Another project that is also expected to open its doors in 2017 are the Galarías Canalejas, a luxury shopping centre, covering 7,000 square metres, being developed by Inmobiliaria Espacio and the OHL Group, just 250 metres from the Puerta del Sol.

Plaza Río 2 will be located directly opposite the Matadero Madrid, a group of buildings that have been renovated by the Town Hall in recent years to offer cultural activities (exhibitions, theatres, festivals…) and which has become a magnet for artists and creatives alike. In the area surrounding the capital’s new park, Madrid Río, a project known as Operation Calderón will also be taking shape, involving the demolition of Atlético de Madrid’s current football stadium and the construction of several residential towers.

The original project for the development of the site that will house Plaza Río 2 was approved by the Town Hall in June 2013 and involved the creation of a special urban development plan, which included the construction of a 27-story hotel on top of the shopping centre. However, sources from the company LSGIE say that the project that they have developed never included plans for the construction of that hotel.

The shopping centre’s developers value the location of this site due to its easy access from the M-30 ring road (which runs under the Madrid Río river park), as well as from the roads to Toledo (A-42) and Andalucía (A-4). The proximity of several popular neighbourhoods, such as Usera, Arganzuela, Carabanchel and Puente de Vallecas, has also played a role. According to SCCE’s calculations, 175,000 people live within five minutes of Río Plaza 2 and 500,000 people live within a radius of 10 minutes.

According to the designs for the project, the shopping centre will be directly accessible from the Madrid Río park. Just at that point, there is already a bridge that provides access to the facilities of the Matadero Madrid, the cultural centre Casa del Lector and the Palacio de Cristal-Invernadero de Arganzuela.

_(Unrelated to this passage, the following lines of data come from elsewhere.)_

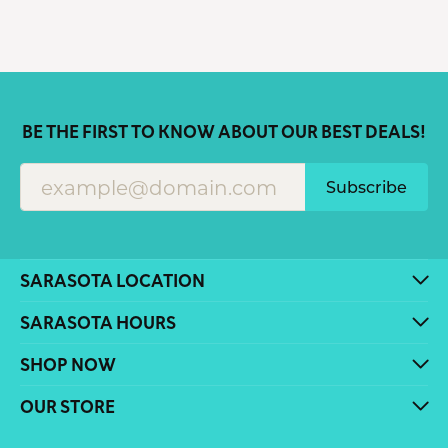
BE THE FIRST TO KNOW ABOUT OUR BEST DEALS!
Subscribe
SARASOTA LOCATION
SARASOTA HOURS
SHOP NOW
OUR STORE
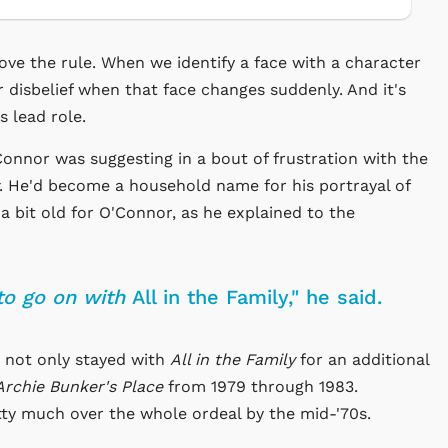
ove the rule. When we identify a face with a character
r disbelief when that face changes suddenly. And it's
s lead role.
onnor was suggesting in a bout of frustration with the
. He'd become a household name for his portrayal of
g a bit old for O'Connor, as he explained to the
to go on with
All in the Family," he said.
r not only stayed with
All in the Family
for an additional
Archie Bunker's Place
from 1979 through 1983.
tty much over the whole ordeal by the mid-'70s.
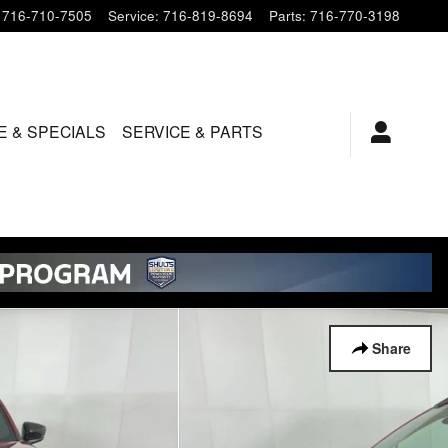
716-710-7505
Service
:
716-819-8694
Parts
:
716-770-3198
E & SPECIALS
SERVICE & PARTS
Share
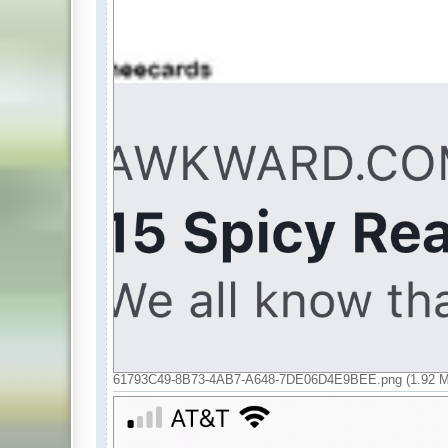
61793C49-8B73-4AB7-A648-7DE06D4E9BEE.png (1.92 Mi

The Man Who Brought Us The Mall

The CEO of LSGIE and the SCC group, Robert de Balkany, was the person responsible for importing the concept of the shopping centre or mall from the United States to Europe. It was in 1962 when, after a trip around North America, this Romanian-born Frenchman decided to launch his business venture, which has led him to control the largest shopping centre conglomerate in Europe, with more than 120 properties. He developed his first centre – Parly 2 – in the metropolitan area of the French capital. It opened its doors in 1969. “When I returned from my trip to Detroit, I realised that shopping would never been the same again. The world had changed and consumers wanted service, comfort and activities”, explains Balkany in a corporate publication prepared for the 50th anniversary of the SCC group. “Design had been democratised. I had discovered some land in Chesnay, to the west of Paris, very close to Versailles, and I hired an American architect to join the adventure, to build the first shopping centre in Europe”. Then came Velizy2, Rosny2, Evry2, Ulis2, St Genis2…

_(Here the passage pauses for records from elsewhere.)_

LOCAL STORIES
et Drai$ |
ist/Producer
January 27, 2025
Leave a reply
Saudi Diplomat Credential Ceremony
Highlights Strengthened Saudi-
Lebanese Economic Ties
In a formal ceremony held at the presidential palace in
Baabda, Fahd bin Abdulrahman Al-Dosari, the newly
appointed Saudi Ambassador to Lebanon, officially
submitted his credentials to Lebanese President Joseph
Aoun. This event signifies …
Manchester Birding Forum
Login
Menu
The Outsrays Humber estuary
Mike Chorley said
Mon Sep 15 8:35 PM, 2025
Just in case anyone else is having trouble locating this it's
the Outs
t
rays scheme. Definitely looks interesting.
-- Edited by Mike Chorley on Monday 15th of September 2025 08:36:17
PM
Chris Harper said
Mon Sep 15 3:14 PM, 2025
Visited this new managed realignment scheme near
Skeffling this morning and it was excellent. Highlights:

Next came international expansion, into Spain, where the SCC group today manages 20 shopping centres, including La Vaguada (the first one opened in the country in 1983) and Plaza Norte 2 (the largest in Spain, with an investment of €300 million and where 2,500 people work). Then came Belgium, Italy, Monaco, Abu Dhabi…

Today, the empire built by Balkany manages 135 shopping centres around the world, with a turnover of €50 million and more than 500 employees.